Graham Blake grew up on Sarah Creek, a tributary to the bay. His father and grandfather made a good living as watermen by harvesting, transplanting, fattening, and then re-harvesting oysters from the creek.
Graham Blake
Graham Blake
It was an early form of oyster farming. In the 1940s and ‘50s his family could harvest 200 to 300 bushels of oysters each day. Blake says those days are long-gone.
 
"There is none of it like my father made his living, that is non-existent. Some are still trying to make a living on the water, oystering and crabbing and so forth,” Blake said. “They have got to do a lot of things. They can't just do it in one industry anymore."
 
In the late 1950s, parasites, which were introduced from foreign oysters, began to kill the Chesapeake Bay oyster population.

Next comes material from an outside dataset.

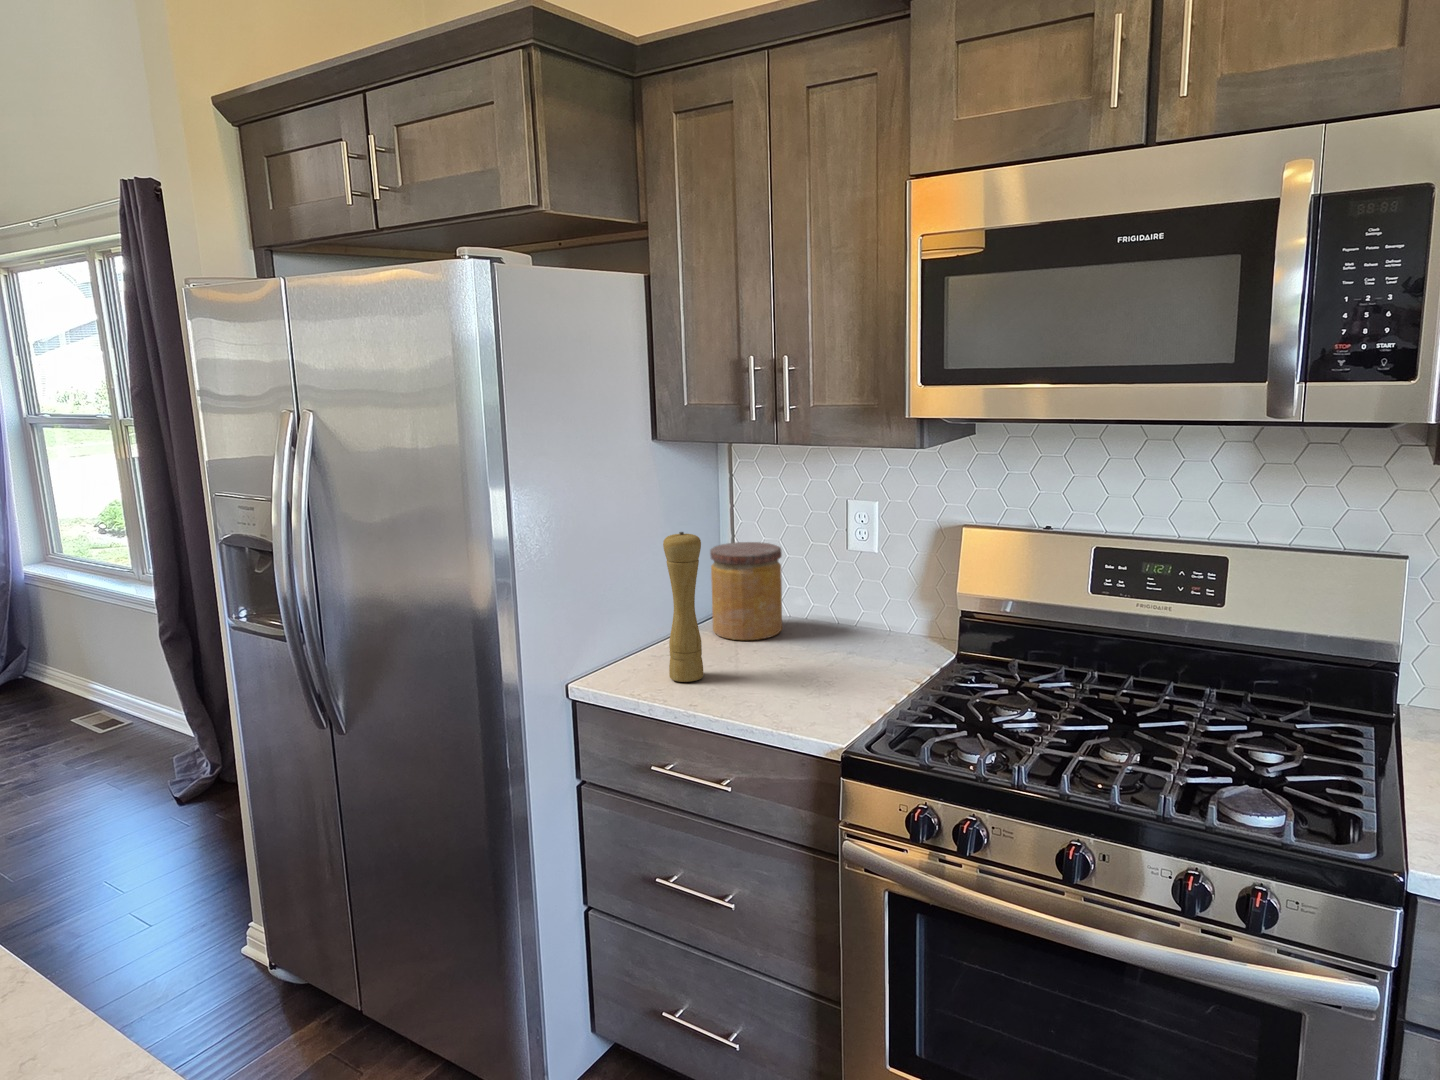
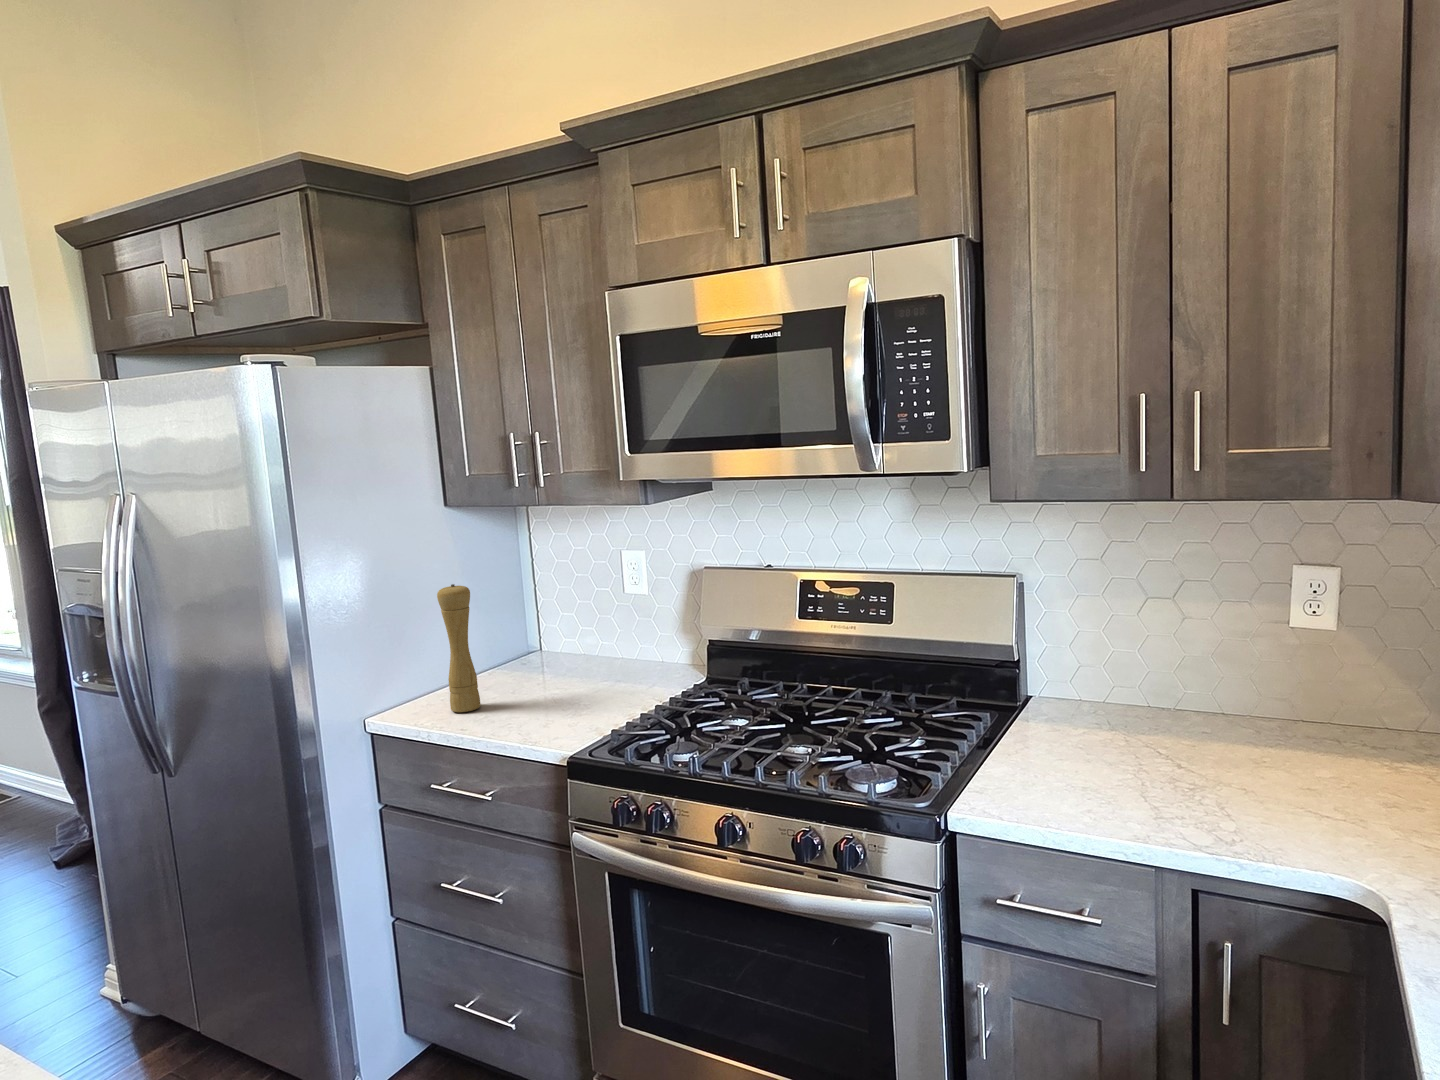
jar: present [710,542,782,640] -> none [502,590,571,676]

Graham and Tommy are now stocking the creek bed with hundreds of thousands of disease resistant young oysters. When they reach adulthood, they are transplanted to state sanctuary reefs in the bay.
 
chesapeake-bay-program oyster reefs 150.jpg
Chesapeake Bay program oyster reefs
"Since 2000 we have been attempting to grow about a million oysters a year as brood stock to be placed on state sanctuary reefs to help jump start rivers,” Leggett said. “To date, we have produced about five million oysters that we have transplanted onto a number of reefs in the Virginia portion of the Chesapeake Bay."

The project seems to demonstrate that watermen and other entrepreneurs can grow oysters in the bay using aquaculture techniques.

"We have pretty well demonstrated it, and over a number of years we have had industry people come out to the site. There have been a number of people who have scaled up and are growing more oysters than we are now,” Leggett said. “Oyster farming in the bay is just getting ready to take off."
 
According to Leggett, the number of commercial operations growing oysters on the bay will dramatically increase in the next several years. His primary goal is to restore the natural oyster population to what it once was, but it is a goal he says may not happen in his lifetime.

"We are just learning some of the pitfalls and the roadblocks that we are going to encounter. We try and learn from our mistakes and change the way we do things,” he said. “It will happen in time. It's not going to happen in the short term."